Prep work ahead of the training: Print a pile of the wine staff training cards you see below, preferably on cardstock, and cut them into 4 per page. You can download the PDF of them here. These cards are essential for a few reasons. 1) They force the servers to write down the information, causing retention rates to go through the roof. 2) They keep you on point with information that matters, without letting you drift into information that doesn’t. 3) It’s sized to go into a server’s book, which they carry in their apron and is their file cabinet for their job.

StaffTrainingCard
Wine Staff Training Card. Click to download as PDF.

I assume you already know about the wines you’ll be discussing, so I won’t point that out as something obvious. But look at the training card and know what you’ll be saying. Have one cool thing to say about each wine, something about the family, the label, the farming … something that ties the wine to something beyond aroma and flavor. This will be the hook. More on that in a bit.

The training itself: Arrive 15 minutes early. Set up the wines. As servers arrive a bit early, hand them the training cards and invite them to start to fill them out with the wines you have on display. This forces them to really look at the label and try to decipher the wine.

Start when you said you’d start. Not a minute early, not a minute late. There will be late comers (these are servers, happens all the time) but you don’t need to restart or backup or repeat. Just say “Grab some of the tasting cards and you can catch up with your co-workers when I’m done … okay back to the program …”

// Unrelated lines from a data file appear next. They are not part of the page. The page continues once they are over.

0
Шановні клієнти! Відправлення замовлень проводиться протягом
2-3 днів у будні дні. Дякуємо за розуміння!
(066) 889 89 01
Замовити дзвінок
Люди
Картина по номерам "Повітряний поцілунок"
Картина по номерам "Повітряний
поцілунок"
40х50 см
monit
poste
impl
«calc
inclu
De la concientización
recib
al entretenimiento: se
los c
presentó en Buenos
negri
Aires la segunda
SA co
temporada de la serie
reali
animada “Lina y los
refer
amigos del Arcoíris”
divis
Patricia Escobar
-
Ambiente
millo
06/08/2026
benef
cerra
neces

For each wine, keep it simple. I cannot emphasize this enough. Assume the staff knows nothing. Assume they don’t know where Napa is. Assume they’ve only had one or two Pinot Noirs in their life. They don’t need any more than what they can bring to the table with confidence.

Here’s a secret: don’t worry about aromas. Servers talking about aromas at the table is boring. It’s also snobbish. Focus instead on mouthfeel and flavor because that is what more people can relate to. Body, acid, and tannin. Talk about what it does on the palate, not what it does in the nose.

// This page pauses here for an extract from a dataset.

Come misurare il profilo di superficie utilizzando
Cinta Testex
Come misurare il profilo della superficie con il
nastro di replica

Have them fill in their cards, including a menu item it would pair well with. Let the group answer this question. You can lead them a bit. “Seafood would be awesome … what do you guys think?”

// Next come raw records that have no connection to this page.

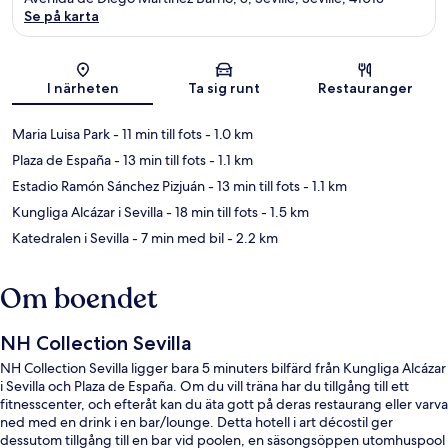
Se på karta
Karta
I närheten
Ta sig runt
Restauranger
Maria Luisa Park
- 11 min till fots
- 1.0 km
Plaza de España
- 13 min till fots
- 1.1 km
Estadio Ramón Sánchez Pizjuán
- 13 min till fots
- 1.1 km
Kungliga Alcázar i Sevilla
- 18 min till fots
- 1.5 km
Katedralen i Sevilla
- 7 min med bil
- 2.2 km
Om boendet
NH Collection Sevilla
NH Collection Sevilla ligger bara 5 minuters bilfärd från Kungliga Alcázar
i Sevilla och Plaza de España. Om du vill träna har du tillgång till ett
fitnesscenter, och efteråt kan du äta gott på deras restaurang eller varva
ned med en drink i en bar/lounge. Detta hotell i art décostil ger
dessutom tillgång till en bar vid poolen, en säsongsöppen utomhuspool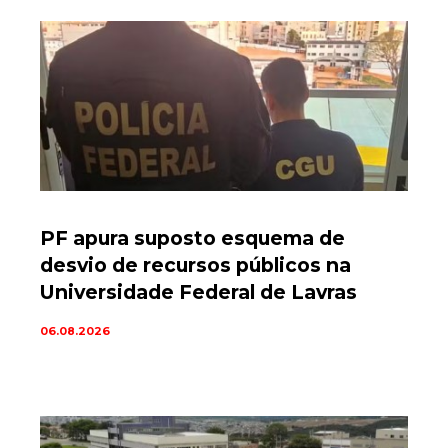
PF apura suposto esquema de
desvio de recursos públicos na
Universidade Federal de Lavras
06.08.2026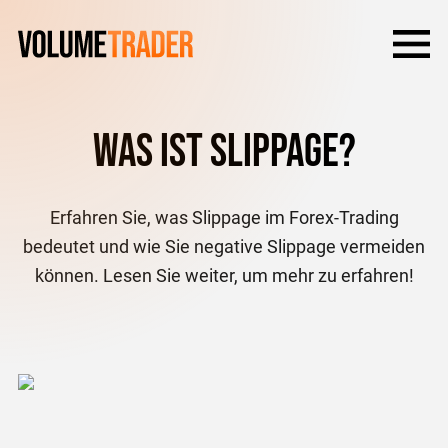
Was ist Slippage?
Erfahren Sie, was Slippage im Forex-Trading
bedeutet und wie Sie negative Slippage vermeiden
können. Lesen Sie weiter, um mehr zu erfahren!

Finally, one cool fact about the wine. Have this one cool fact in your head, carefully prepared. A story. A name. An image you can put in their mind. You’re conveying emotion here. Some examples:

This winemaker has a three legged dog that follows him out to the vineyards every morning. In the fall when the grapes are ripe, the dog loves to eat them off the vine, but only at peak ripeness. It’s how this winemaker knows it’s time for harvest.

or

She founded this winery with no winemaking experience and no money. She borrowed $500 to buy the first batch of Sauvignon Blanc, fermented it fast, bottled it, and sold it to the restaurant in the next town where a year before she was waiting tables. That was the start of her little empire.

or

When you visit this winery … at some point in your life you have to … be sure to bring a lunch with you, buy a bottle, and ask for directions to the “top of the hill table.” You’ll walk about half a mile uphill to this lone picnic table under an oak tree that the vineyard workers have lunch at during harvest. Here’s a picture from that table. Your life will suddenly be complete with this view in front of you, sipping on this wine.

No scores. No aromas. No technical details.

Ask for any questions. End on time. Thank them profusely. Take out your phone and have them raise their glasses. Get a picture.

Follow up: Send a huge thanks to the managers, along with the picture you took. This is their way of knowing who was or was not there. Then set up the date for the next training.

That’s it. Do this and I guarantee that your reputation for doing kick ass staff trainings that are better than all other sales reps’ will explode.